The OCI tool that actually executes containers: docker, podman, or podman-hpc. Set in ~/.lightcone/config.yaml under container.runtime. auto picks the first usable; none opts out (runs recipes directly on the host).

Snakemake¶

The workflow engine lc run shells out to. You don't need to learn Snakemake to use lightcone-cli — the Snakefile at .lightcone/Snakefile is auto-generated from your astra.yaml. If you're curious, peek at it; just don't edit it (your changes will get overwritten on the next lc run).

Dask¶

The distributed scheduler lc run dispatches jobs through. On a laptop it's a LocalCluster sized to your machine; inside a SLURM allocation it's an in-process scheduler with one dask worker per node launched via srun.

Skill¶

A Claude Code slash command bundled with the lightcone-cli plugin (/lc-new, /lc-build, /lc-verify, /lc-migrate, /lc-feedback). Each one is a structured prompt that drives the agent through a specific phased workflow.

Subagent¶

A Claude Code agent invoked by another agent via the Task tool. The lc-extractor subagent reads PDFs and pulls verifiable quotes; it's spawned by /lc-new during the literature deep-dive phase. Subagents have isolated context, which is why /lc-new uses one per paper — PDFs are big.

Prior insight¶

A piece of evidence from the literature that informs a decision. Lives in the prior_insights: section of astra.yaml. Each insight has a claim, one or more evidence entries with verbatim quotes, and a list of decision options it supports. Quotes are machine-verified against the source PDF.

Finding¶

A conclusion drawn from the analysis (as opposed to a prior insight, which comes into the analysis). Findings live in the findings: section, can cite specific outputs as evidence, and act as the bridge between materialized results and the eventual paper.

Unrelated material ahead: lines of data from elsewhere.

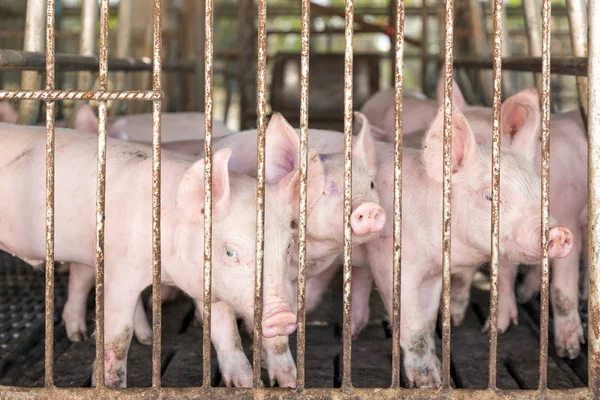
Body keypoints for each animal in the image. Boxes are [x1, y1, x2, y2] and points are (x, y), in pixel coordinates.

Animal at [0, 124, 302, 388]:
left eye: (288, 246)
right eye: (230, 252)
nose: (283, 316)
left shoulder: (206, 283)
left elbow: (226, 332)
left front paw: (249, 384)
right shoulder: (121, 270)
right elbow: (118, 335)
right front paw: (111, 387)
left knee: (79, 276)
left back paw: (94, 336)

Status (`ok`, `stale`, `missing`, `alias`)¶

The four labels lc status produces:

ok — manifest present, recomputed code_version matches.
stale — manifest present but code_version drifted.
missing — no manifest at the expected output directory.
alias — output declared without a recipe; just a reference to another output.

Failure kinds (`tampered_data`, `broken_chain`, `missing_manifest`)¶

The three labels lc verify produces when something's wrong:

tampered_data — bytes on disk no longer match recorded data_version.
broken_chain — recorded input_versions references an upstream whose data_version drifted.
missing_manifest — output directory exists but the manifest is missing or unparseable.

Ralph loop¶

The autonomous build loop driven by /lc-build. Each iteration: survey state, decide what to do next, write/run code, commit, exit. The Claude Code stop hook re-injects the loop prompt until the agent emits BUILD_COMPLETE or hits its iteration limit. State persists across crashes in .claude/ralph-loop.local.md. Cancel with /cancel-ralph.

Permission tier¶

The set of tools and bash patterns Claude Code is allowed to use in your project. Three tiers ship: yolo (everything), recommended (default — full access minus dangerous patterns), minimal (read only). Selected at lc init time and stored in .claude/settings.json.